Task item: In the entries below, find the line with "AI Cooperative" and the line with "BIRD INITIATIVE". Return those two lines and all lines between them, exactly.
[Opening Records section]
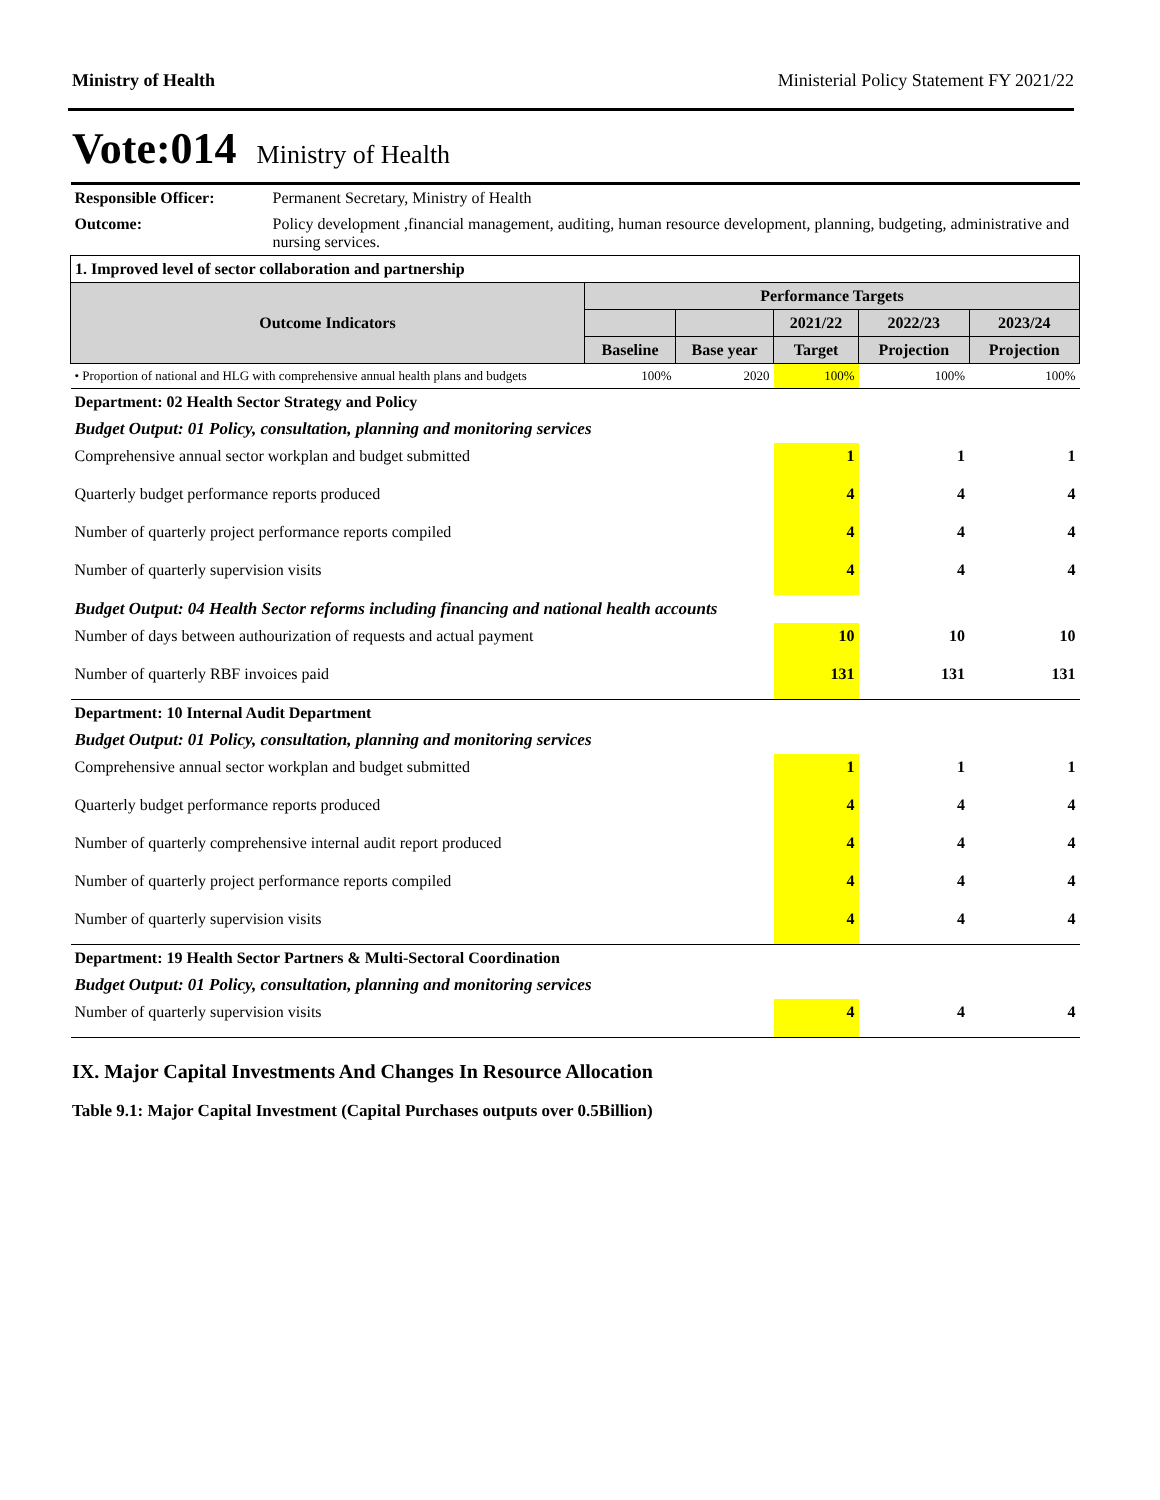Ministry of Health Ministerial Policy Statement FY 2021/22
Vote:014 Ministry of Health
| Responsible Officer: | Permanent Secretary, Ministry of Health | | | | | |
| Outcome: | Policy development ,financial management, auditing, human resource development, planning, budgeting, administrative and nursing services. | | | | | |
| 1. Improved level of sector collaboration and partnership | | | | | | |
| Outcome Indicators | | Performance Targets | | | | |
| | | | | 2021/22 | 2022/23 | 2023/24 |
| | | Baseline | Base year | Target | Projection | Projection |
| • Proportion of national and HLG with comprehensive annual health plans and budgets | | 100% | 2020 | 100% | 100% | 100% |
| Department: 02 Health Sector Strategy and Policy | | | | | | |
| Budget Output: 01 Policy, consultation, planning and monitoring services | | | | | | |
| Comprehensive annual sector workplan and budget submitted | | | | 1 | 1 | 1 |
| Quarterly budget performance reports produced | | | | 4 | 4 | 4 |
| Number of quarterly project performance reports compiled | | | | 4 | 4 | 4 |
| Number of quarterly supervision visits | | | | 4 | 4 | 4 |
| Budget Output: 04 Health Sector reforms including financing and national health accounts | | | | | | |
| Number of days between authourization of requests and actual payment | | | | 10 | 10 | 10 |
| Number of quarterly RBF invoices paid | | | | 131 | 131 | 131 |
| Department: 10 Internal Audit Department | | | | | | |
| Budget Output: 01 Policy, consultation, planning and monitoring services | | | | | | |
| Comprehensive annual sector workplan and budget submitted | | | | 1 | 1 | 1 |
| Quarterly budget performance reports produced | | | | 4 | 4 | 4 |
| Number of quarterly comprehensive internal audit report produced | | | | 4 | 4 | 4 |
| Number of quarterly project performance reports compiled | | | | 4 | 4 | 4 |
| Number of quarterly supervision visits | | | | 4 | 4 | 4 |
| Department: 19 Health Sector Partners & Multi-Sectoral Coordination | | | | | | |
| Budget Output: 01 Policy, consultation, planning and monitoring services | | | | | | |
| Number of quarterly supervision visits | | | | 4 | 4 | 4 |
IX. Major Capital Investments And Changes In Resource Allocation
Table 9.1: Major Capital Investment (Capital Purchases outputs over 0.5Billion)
[Closing Records section]
[Opening Records section]
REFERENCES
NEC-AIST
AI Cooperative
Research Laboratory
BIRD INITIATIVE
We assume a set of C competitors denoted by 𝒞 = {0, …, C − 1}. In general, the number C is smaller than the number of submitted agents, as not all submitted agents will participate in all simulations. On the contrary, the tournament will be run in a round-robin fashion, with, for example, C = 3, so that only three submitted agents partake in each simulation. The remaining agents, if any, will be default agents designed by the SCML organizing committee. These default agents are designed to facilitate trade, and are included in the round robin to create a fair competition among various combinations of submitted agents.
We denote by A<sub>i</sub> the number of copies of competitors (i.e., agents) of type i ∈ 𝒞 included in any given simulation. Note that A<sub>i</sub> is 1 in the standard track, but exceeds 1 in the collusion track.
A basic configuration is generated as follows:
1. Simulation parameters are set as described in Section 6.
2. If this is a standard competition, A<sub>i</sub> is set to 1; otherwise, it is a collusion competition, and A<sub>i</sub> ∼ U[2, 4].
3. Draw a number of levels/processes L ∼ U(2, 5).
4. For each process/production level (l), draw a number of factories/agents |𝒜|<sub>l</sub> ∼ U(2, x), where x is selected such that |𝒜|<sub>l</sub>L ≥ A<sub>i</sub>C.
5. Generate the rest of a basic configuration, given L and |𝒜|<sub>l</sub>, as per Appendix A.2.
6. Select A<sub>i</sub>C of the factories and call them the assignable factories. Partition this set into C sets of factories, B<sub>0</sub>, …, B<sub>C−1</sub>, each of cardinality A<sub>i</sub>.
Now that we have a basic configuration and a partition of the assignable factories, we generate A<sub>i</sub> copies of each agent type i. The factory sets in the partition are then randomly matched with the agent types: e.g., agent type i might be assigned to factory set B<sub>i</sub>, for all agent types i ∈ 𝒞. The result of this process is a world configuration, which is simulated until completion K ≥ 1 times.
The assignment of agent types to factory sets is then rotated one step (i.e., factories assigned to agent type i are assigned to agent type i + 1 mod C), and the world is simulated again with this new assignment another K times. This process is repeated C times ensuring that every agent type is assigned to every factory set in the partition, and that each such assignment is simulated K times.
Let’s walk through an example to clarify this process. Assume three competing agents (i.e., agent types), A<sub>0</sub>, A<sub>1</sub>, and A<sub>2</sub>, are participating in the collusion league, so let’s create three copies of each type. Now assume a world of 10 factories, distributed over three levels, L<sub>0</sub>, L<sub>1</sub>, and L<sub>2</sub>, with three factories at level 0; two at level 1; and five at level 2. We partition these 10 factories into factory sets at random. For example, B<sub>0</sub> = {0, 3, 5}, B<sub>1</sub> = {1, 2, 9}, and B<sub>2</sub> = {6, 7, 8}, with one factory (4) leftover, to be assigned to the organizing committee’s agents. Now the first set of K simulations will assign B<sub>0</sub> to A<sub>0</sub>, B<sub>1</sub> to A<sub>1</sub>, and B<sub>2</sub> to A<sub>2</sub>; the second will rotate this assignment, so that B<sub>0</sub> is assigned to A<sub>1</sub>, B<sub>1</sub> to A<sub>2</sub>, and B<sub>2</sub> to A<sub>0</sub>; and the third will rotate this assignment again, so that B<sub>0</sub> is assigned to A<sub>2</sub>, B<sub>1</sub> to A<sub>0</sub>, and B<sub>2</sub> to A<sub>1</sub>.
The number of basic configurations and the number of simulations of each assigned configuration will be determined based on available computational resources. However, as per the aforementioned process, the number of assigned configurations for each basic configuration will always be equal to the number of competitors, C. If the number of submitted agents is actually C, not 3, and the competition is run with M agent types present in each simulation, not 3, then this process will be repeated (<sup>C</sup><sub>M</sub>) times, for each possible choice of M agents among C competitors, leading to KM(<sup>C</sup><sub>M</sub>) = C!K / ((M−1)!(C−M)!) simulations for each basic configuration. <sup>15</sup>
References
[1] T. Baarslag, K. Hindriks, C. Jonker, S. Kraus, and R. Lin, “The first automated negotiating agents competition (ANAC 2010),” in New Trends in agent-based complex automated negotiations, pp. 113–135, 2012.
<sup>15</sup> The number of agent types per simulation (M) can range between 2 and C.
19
[Closing Records section]
Task output:
AI Cooperative
Research Laboratory
BIRD INITIATIVE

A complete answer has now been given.